▸ **Data excerpts**:
'''

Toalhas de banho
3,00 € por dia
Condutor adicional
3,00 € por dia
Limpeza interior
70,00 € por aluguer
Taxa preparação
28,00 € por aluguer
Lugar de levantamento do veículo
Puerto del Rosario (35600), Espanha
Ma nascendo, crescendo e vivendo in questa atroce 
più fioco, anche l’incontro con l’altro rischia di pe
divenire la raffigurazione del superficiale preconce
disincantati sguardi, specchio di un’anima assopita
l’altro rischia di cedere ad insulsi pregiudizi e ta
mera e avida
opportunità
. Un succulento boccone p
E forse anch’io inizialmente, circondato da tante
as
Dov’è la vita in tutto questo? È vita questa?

'''

▸ **Assigned task**:
Nothing should be returned except the lines from the one holding "l’altro rischia di cedere" through the final line of the listing, exactly as they appear.

▸ **Completed task**:
l’altro rischia di cedere ad insulsi pregiudizi e ta
mera e avida
opportunità
. Un succulento boccone p
E forse anch’io inizialmente, circondato da tante
as
Dov’è la vita in tutto questo? È vita questa?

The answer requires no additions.